DATA BELOW below:

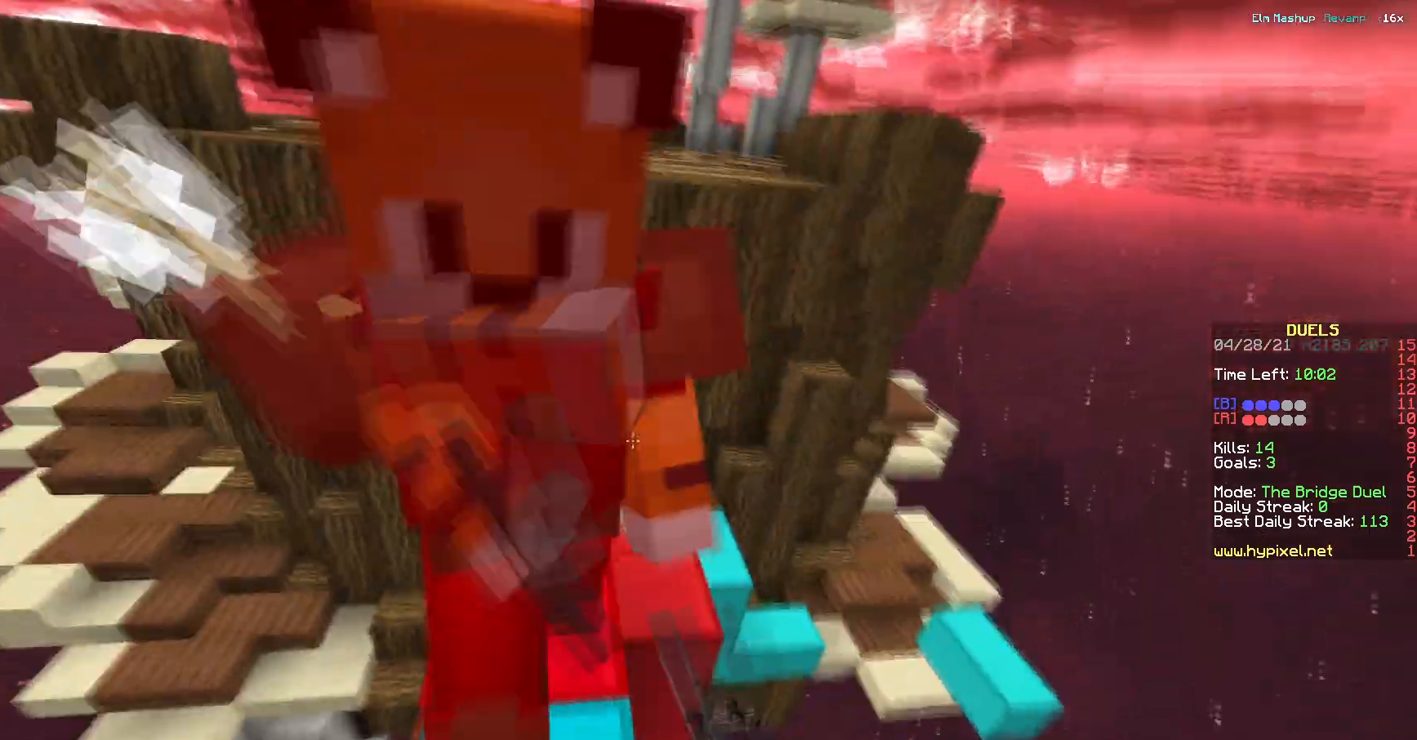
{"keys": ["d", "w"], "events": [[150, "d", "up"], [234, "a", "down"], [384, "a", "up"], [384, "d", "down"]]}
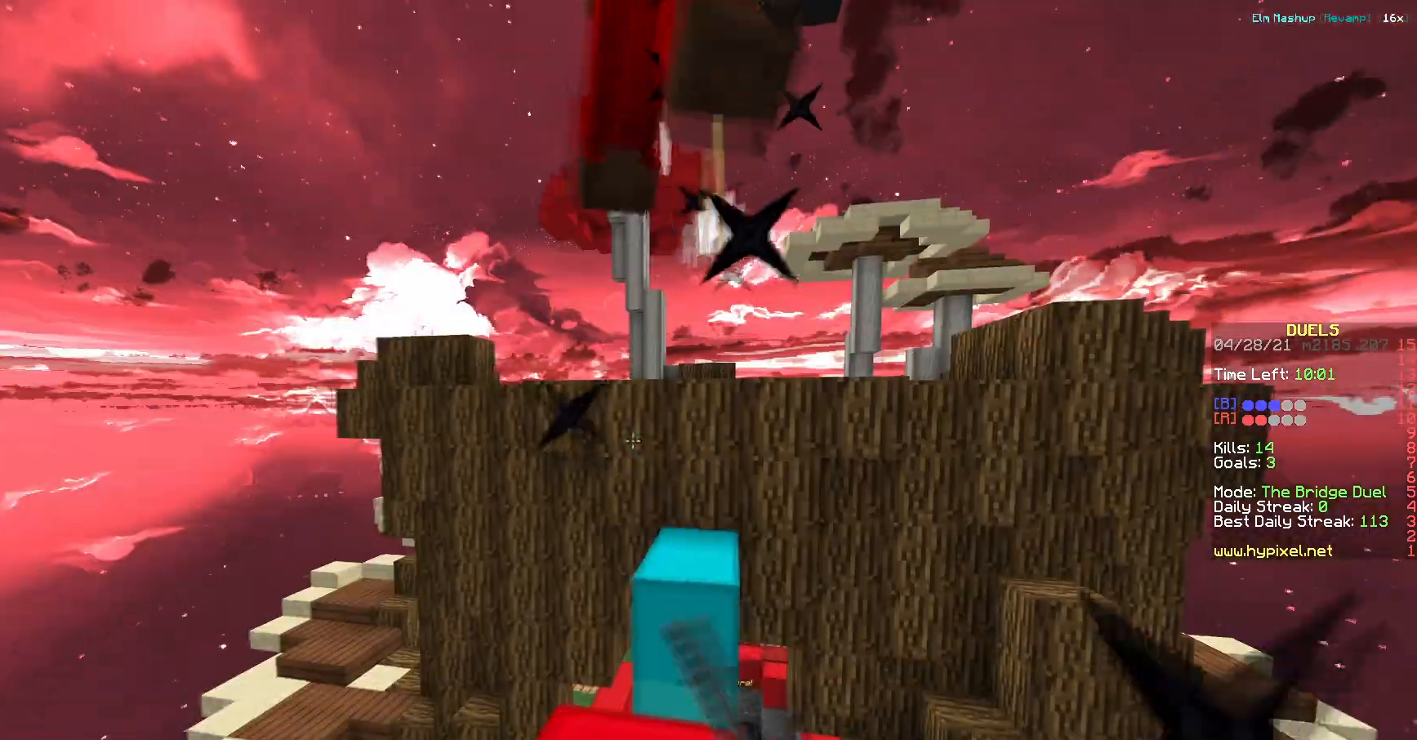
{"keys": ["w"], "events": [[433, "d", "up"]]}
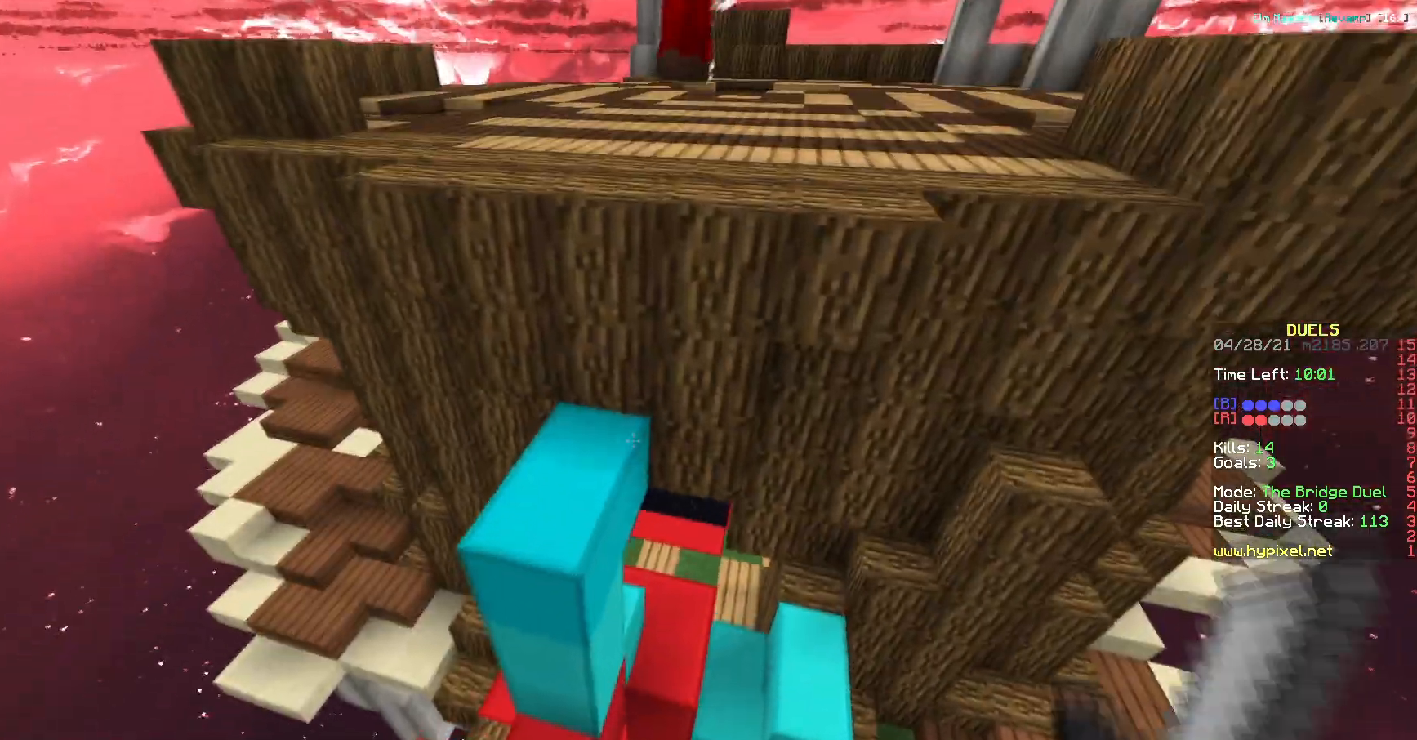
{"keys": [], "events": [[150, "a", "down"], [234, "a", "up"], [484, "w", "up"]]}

End of DATA BELOW.

Give back every line of the material above word for word, leaving out the pictures.

ANSWER BOX:
{"keys": ["d", "w"], "events": [[150, "d", "up"], [234, "a", "down"], [384, "a", "up"], [384, "d", "down"]]}
{"keys": ["w"], "events": [[433, "d", "up"]]}
{"keys": [], "events": [[150, "a", "down"], [234, "a", "up"], [484, "w", "up"]]}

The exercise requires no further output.